| What to produce |
Set down every record below exactly as it stands, with the pictures omitted.

[Records contained in a dataset]

════

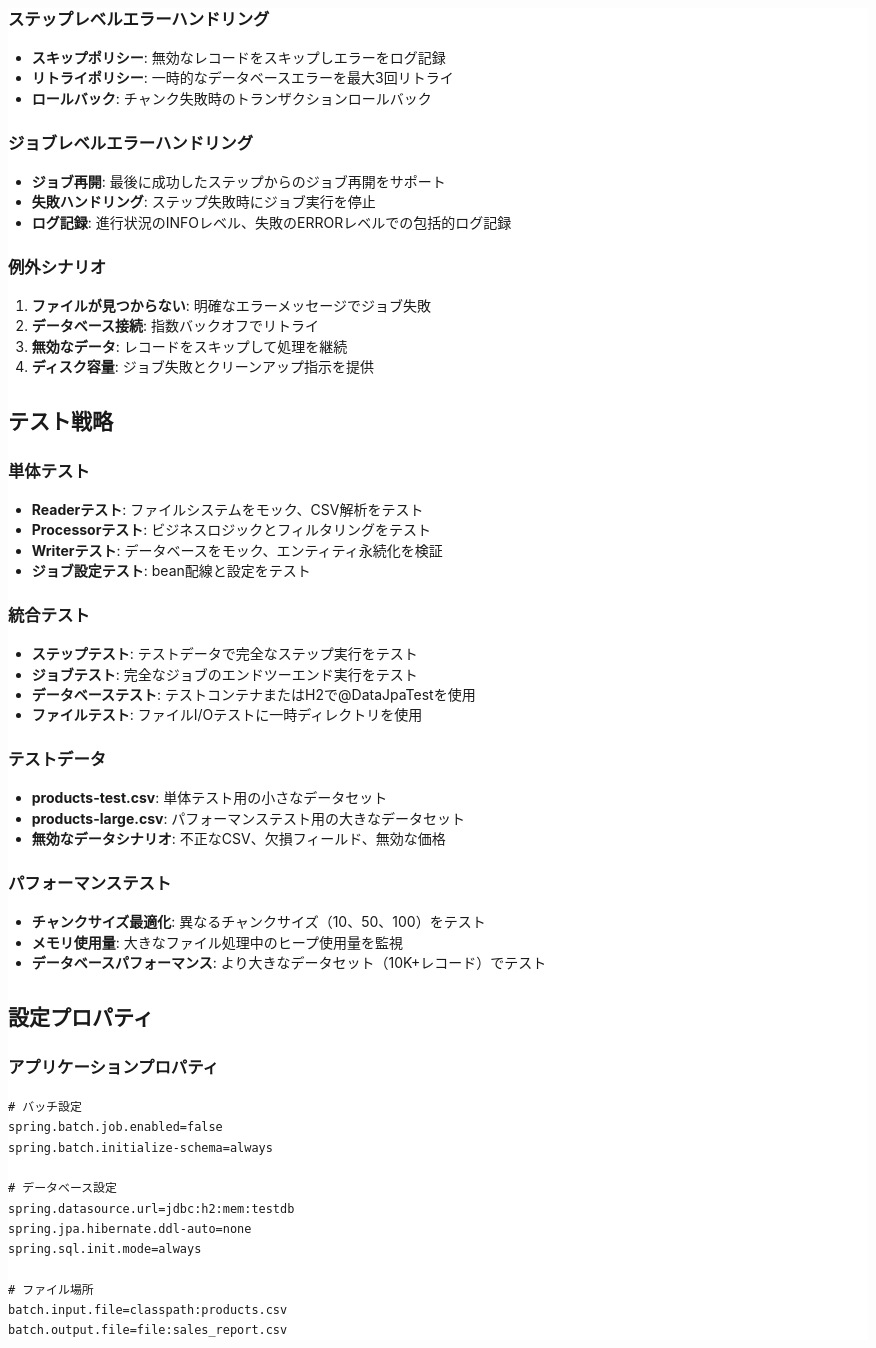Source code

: ### ステップレベルエラーハンドリング
- **スキップポリシー**: 無効なレコードをスキップしエラーをログ記録
- **リトライポリシー**: 一時的なデータベースエラーを最大3回リトライ
- **ロールバック**: チャンク失敗時のトランザクションロールバック

### ジョブレベルエラーハンドリング
- **ジョブ再開**: 最後に成功したステップからのジョブ再開をサポート
- **失敗ハンドリング**: ステップ失敗時にジョブ実行を停止
- **ログ記録**: 進行状況のINFOレベル、失敗のERRORレベルでの包括的ログ記録

### 例外シナリオ
1. **ファイルが見つからない**: 明確なエラーメッセージでジョブ失敗
2. **データベース接続**: 指数バックオフでリトライ
3. **無効なデータ**: レコードをスキップして処理を継続
4. **ディスク容量**: ジョブ失敗とクリーンアップ指示を提供

## テスト戦略

### 単体テスト
- **Readerテスト**: ファイルシステムをモック、CSV解析をテスト
- **Processorテスト**: ビジネスロジックとフィルタリングをテスト
- **Writerテスト**: データベースをモック、エンティティ永続化を検証
- **ジョブ設定テスト**: bean配線と設定をテスト

### 統合テスト
- **ステップテスト**: テストデータで完全なステップ実行をテスト
- **ジョブテスト**: 完全なジョブのエンドツーエンド実行をテスト
- **データベーステスト**: テストコンテナまたはH2で@DataJpaTestを使用
- **ファイルテスト**: ファイルI/Oテストに一時ディレクトリを使用

### テストデータ
- **products-test.csv**: 単体テスト用の小さなデータセット
- **products-large.csv**: パフォーマンステスト用の大きなデータセット
- **無効なデータシナリオ**: 不正なCSV、欠損フィールド、無効な価格

### パフォーマンステスト
- **チャンクサイズ最適化**: 異なるチャンクサイズ（10、50、100）をテスト
- **メモリ使用量**: 大きなファイル処理中のヒープ使用量を監視
- **データベースパフォーマンス**: より大きなデータセット（10K+レコード）でテスト

## 設定プロパティ

### アプリケーションプロパティ
```properties
# バッチ設定
spring.batch.job.enabled=false
spring.batch.initialize-schema=always

# データベース設定
spring.datasource.url=jdbc:h2:mem:testdb
spring.jpa.hibernate.ddl-auto=none
spring.sql.init.mode=always

# ファイル場所
batch.input.file=classpath:products.csv
batch.output.file=file:sales_report.csv
```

════

| Answer space |
Source code

: ### ステップレベルエラーハンドリング
- **スキップポリシー**: 無効なレコードをスキップしエラーをログ記録
- **リトライポリシー**: 一時的なデータベースエラーを最大3回リトライ
- **ロールバック**: チャンク失敗時のトランザクションロールバック

### ジョブレベルエラーハンドリング
- **ジョブ再開**: 最後に成功したステップからのジョブ再開をサポート
- **失敗ハンドリング**: ステップ失敗時にジョブ実行を停止
- **ログ記録**: 進行状況のINFOレベル、失敗のERRORレベルでの包括的ログ記録

### 例外シナリオ
1. **ファイルが見つからない**: 明確なエラーメッセージでジョブ失敗
2. **データベース接続**: 指数バックオフでリトライ
3. **無効なデータ**: レコードをスキップして処理を継続
4. **ディスク容量**: ジョブ失敗とクリーンアップ指示を提供

## テスト戦略

### 単体テスト
- **Readerテスト**: ファイルシステムをモック、CSV解析をテスト
- **Processorテスト**: ビジネスロジックとフィルタリングをテスト
- **Writerテスト**: データベースをモック、エンティティ永続化を検証
- **ジョブ設定テスト**: bean配線と設定をテスト

### 統合テスト
- **ステップテスト**: テストデータで完全なステップ実行をテスト
- **ジョブテスト**: 完全なジョブのエンドツーエンド実行をテスト
- **データベーステスト**: テストコンテナまたはH2で@DataJpaTestを使用
- **ファイルテスト**: ファイルI/Oテストに一時ディレクトリを使用

### テストデータ
- **products-test.csv**: 単体テスト用の小さなデータセット
- **products-large.csv**: パフォーマンステスト用の大きなデータセット
- **無効なデータシナリオ**: 不正なCSV、欠損フィールド、無効な価格

### パフォーマンステスト
- **チャンクサイズ最適化**: 異なるチャンクサイズ（10、50、100）をテスト
- **メモリ使用量**: 大きなファイル処理中のヒープ使用量を監視
- **データベースパフォーマンス**: より大きなデータセット（10K+レコード）でテスト

## 設定プロパティ

### アプリケーションプロパティ
```properties
# バッチ設定
spring.batch.job.enabled=false
spring.batch.initialize-schema=always

# データベース設定
spring.datasource.url=jdbc:h2:mem:testdb
spring.jpa.hibernate.ddl-auto=none
spring.sql.init.mode=always

# ファイル場所
batch.input.file=classpath:products.csv
batch.output.file=file:sales_report.csv
```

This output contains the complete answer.